色気と少年性を湛えた吉井和哉(Vo/Gt)のボーカル、これぞギターヒーローと呼ぶべきアクションで繰り出されるエマのギター、妖艶に蠢くヒーセのベース、繊細かつ大胆なアニーのドラム。再び同じステージに集った4人が鳴らす唯一無二のグルーヴが、アルバムにパッケージされた音源以上の熱量をもってアリーナを震撼させた。

MCでは「長年お待たせしてしまいました、ようやく19年ぶりのニューアルバムが完成して。3年かかりました。

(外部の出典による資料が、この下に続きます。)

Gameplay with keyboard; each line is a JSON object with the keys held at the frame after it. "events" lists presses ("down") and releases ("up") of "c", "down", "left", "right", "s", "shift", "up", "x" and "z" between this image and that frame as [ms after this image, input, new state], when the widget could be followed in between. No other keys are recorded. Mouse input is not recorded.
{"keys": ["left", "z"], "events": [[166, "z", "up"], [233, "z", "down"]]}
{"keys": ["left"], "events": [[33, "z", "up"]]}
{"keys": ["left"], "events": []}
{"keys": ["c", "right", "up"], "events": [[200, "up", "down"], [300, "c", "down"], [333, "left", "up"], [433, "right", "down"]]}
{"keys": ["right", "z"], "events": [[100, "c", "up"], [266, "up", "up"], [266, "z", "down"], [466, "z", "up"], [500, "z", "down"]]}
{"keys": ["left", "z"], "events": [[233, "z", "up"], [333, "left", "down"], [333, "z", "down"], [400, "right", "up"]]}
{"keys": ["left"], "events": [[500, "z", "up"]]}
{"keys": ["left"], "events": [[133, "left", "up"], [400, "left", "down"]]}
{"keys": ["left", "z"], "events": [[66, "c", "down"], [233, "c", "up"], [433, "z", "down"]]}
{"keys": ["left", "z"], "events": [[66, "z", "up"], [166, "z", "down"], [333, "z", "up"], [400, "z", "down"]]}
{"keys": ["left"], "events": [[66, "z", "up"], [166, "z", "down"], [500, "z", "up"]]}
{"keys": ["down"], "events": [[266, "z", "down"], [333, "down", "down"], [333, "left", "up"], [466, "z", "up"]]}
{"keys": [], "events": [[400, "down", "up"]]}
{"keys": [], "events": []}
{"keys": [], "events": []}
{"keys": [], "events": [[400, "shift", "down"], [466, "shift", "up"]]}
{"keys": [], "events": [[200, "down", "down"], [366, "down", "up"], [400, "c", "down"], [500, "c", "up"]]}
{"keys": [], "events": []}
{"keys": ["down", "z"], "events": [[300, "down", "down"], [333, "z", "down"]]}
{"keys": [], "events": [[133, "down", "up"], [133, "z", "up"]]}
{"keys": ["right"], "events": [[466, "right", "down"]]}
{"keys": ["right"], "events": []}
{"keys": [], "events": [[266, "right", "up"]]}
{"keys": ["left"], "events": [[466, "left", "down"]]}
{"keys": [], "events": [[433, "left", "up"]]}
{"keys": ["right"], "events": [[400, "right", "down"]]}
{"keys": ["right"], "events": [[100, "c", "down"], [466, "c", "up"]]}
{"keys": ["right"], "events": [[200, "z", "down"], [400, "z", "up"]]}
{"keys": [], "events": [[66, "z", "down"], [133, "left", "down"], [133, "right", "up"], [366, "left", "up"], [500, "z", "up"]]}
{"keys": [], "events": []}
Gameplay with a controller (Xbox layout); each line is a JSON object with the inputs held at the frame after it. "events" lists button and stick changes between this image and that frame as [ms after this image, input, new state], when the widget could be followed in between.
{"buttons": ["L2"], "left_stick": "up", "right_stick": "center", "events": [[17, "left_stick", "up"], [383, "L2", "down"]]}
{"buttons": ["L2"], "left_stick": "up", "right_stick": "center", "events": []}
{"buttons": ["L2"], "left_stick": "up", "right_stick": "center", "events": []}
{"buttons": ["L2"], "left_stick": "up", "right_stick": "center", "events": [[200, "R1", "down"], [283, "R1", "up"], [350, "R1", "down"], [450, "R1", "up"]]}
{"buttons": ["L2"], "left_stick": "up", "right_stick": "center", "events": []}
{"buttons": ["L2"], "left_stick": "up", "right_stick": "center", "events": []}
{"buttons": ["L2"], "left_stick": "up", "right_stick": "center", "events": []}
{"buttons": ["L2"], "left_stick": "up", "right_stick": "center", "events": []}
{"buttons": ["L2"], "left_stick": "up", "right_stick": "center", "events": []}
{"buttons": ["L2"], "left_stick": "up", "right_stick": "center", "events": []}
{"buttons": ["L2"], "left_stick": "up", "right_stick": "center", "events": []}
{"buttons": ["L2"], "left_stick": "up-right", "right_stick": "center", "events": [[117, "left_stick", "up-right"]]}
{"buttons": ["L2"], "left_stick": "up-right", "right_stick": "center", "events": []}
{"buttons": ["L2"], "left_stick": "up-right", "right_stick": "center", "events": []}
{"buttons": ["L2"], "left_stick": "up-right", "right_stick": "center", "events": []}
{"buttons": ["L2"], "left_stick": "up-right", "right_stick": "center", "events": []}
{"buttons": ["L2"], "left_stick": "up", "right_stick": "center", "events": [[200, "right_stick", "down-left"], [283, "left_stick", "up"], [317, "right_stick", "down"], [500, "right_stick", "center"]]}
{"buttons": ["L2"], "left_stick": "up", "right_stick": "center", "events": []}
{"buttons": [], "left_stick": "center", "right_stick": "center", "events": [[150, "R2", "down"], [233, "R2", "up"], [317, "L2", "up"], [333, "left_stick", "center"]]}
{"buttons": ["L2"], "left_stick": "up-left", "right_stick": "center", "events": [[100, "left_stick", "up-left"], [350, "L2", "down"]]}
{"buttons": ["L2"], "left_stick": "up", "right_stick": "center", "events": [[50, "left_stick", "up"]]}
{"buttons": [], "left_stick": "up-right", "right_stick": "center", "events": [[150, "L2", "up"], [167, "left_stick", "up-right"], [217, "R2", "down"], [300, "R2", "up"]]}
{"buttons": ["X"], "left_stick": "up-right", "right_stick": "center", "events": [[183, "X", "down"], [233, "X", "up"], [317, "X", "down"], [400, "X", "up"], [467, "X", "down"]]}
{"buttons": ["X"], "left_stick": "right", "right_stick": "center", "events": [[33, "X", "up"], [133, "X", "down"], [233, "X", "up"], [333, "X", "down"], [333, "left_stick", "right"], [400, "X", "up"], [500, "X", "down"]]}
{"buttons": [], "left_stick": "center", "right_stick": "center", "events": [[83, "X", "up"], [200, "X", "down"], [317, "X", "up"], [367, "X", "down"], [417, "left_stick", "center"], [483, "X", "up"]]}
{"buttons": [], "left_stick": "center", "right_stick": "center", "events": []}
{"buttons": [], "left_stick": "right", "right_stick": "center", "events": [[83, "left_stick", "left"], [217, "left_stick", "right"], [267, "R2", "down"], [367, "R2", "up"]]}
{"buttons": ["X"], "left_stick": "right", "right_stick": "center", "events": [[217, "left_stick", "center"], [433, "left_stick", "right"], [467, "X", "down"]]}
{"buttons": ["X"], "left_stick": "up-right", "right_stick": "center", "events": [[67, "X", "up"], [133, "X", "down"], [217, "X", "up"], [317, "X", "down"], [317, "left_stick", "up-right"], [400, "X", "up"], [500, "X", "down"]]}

エマがよく言ってるけど、名刺代わりのような、“2枚目のデビュー・アルバム”のような感じです。僕たちはこのメンバーで平成元年に誕生して、信じられないぐらい、いろいろなことが起きて。またこうやって静岡で初日を迎えることができました。本当にこれがスタートだと思っています」と吉井。

「この先、俺たちは絶対にものすごい作品を作るから」と、バンドの未来について熱い言葉で伝えると、会場はひときわ大きな喝采で包まれた。さらに、この日は過去の名曲たちも惜しげもなく披露。バンドの「これまで」と「いま」とが地続きのものとして、アリーナに響きわたる光景は感動的だった。

4月27日

終盤、「俺たちは熱いものを蘇らせられたんじゃないかと思いますけど、どうですか?」という吉井の問いかけに会場からは肯定を意味する大きな拍手が送られた。そして、「明日、次の北海道へと、どんどんスケールアップして、最高のツアーにしていきたいと思います」とツアーへの意気込みを伝えて、終演。

スクリーン映像や色鮮やかなライティングなど、アリーナ会場ならではの演出も見どころのライブだったが、それ以上に、その瞬間ごとに会場で生まれる熱狂を味方にしながら、どんどん熱を帯びていく4人のマンパワーに強く魅せられるライブだった。演奏を終えたあと、最後までステージに残ったアニーが「初日ばっちし!ありがとう!」と伝えて、静岡公演1日目は幕を閉じた。